指示 :: 下の記録のうち、文字列「Kalsel」を含む行はいくつあるか、その数だけを答えてください。

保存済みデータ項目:
=====
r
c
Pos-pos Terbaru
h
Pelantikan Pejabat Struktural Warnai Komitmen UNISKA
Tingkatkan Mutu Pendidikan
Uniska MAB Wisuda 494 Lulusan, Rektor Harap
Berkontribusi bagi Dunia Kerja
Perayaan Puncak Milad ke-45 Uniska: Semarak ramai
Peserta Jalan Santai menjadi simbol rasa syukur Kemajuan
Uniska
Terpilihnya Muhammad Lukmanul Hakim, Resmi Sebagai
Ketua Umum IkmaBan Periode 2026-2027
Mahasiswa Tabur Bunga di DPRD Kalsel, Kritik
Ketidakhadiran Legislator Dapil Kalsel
=====
解答 :: 2